Reinforcement Tuning for Detecting Stances and Debunking Rumors Jointly with Large Language Models
Ruichao Yang, Wei Gao, Jing Ma, Hongzhan Lin, Bo Wang
TL;DR
The paper tackles the data-scarce problem of jointly detecting stance and verifying rumors by introducing JSDRV, a reinforcement-tuned framework that uses LLMs as annotators for both tasks and a two-level selector policy to curate high-quality training data from a small seed set. It combines an LLM-based stance detector, an LLM-based rumor verifier, and a reinforcement learning–driven selector to iteratively improve labeling quality and model performance, allowing fine-tuning via PEFT techniques such as LoRA. Across multiple rumor-stance datasets, JSDRV outperforms strong baselines, including fully supervised and weakly supervised approaches, and generalizes to non-LLM task models.

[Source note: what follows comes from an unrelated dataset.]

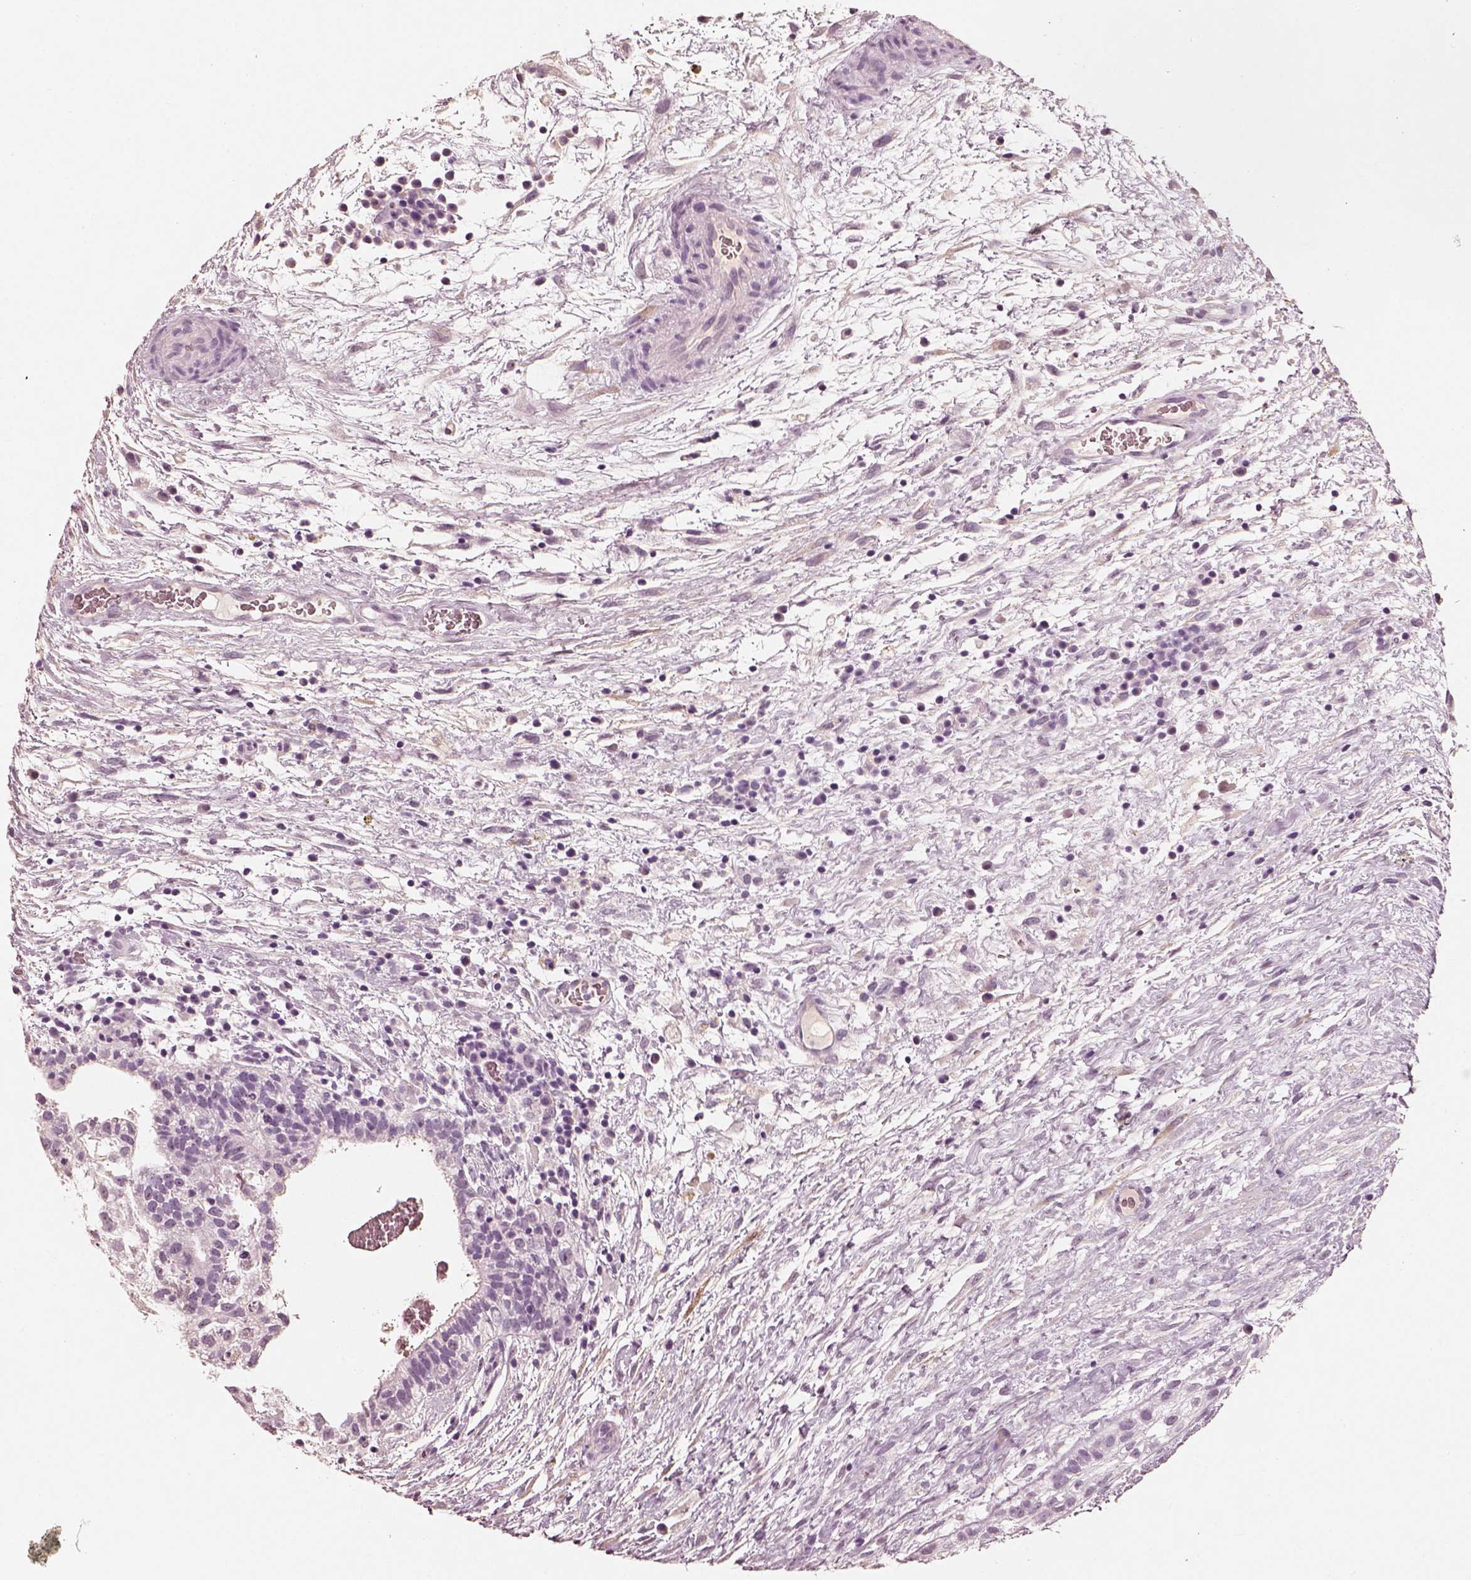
{"staining": {"intensity": "negative", "quantity": "none", "location": "none"}, "tissue": "testis cancer", "cell_type": "Tumor cells", "image_type": "cancer", "snomed": [{"axis": "morphology", "description": "Normal tissue, NOS"}, {"axis": "morphology", "description": "Carcinoma, Embryonal, NOS"}, {"axis": "topography", "description": "Testis"}], "caption": "A high-resolution image shows IHC staining of testis cancer (embryonal carcinoma), which demonstrates no significant expression in tumor cells.", "gene": "RS1", "patient": {"sex": "male", "age": 32}}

The work highlights the potential of reinforcement-guided data selection and prompt-based LLM fine-tuning for data-efficient, joint social-media understanding tasks, while acknowledging limitations related to distribution-based rewards and training overhead.
Abstract
Learning multi-task models for jointly detecting stance and verifying rumors poses challenges due to the need for training data of stance at post level and rumor veracity at claim level, which are difficult to obtain. To address this issue, we leverage large language models (LLMs) as the foundation annotators for the joint stance detection (SD) and rumor verification (RV) tasks, dubbed as JSDRV. We introduce a novel reinforcement tuning framework to enhance the joint predictive capabilities of LLM-based SD and RV components. Specifically, we devise a policy for selecting LLM-annotated data at the two levels, employing a hybrid reward mechanism to choose high-quality labels for effective LLM fine-tuning on both tasks. Results demonstrate that JSDRV improves the capabilities of LLMs in the joint tasks, not only outperforming state-of-the-art methods but also generalizing to non-LLMs accommodated as task models.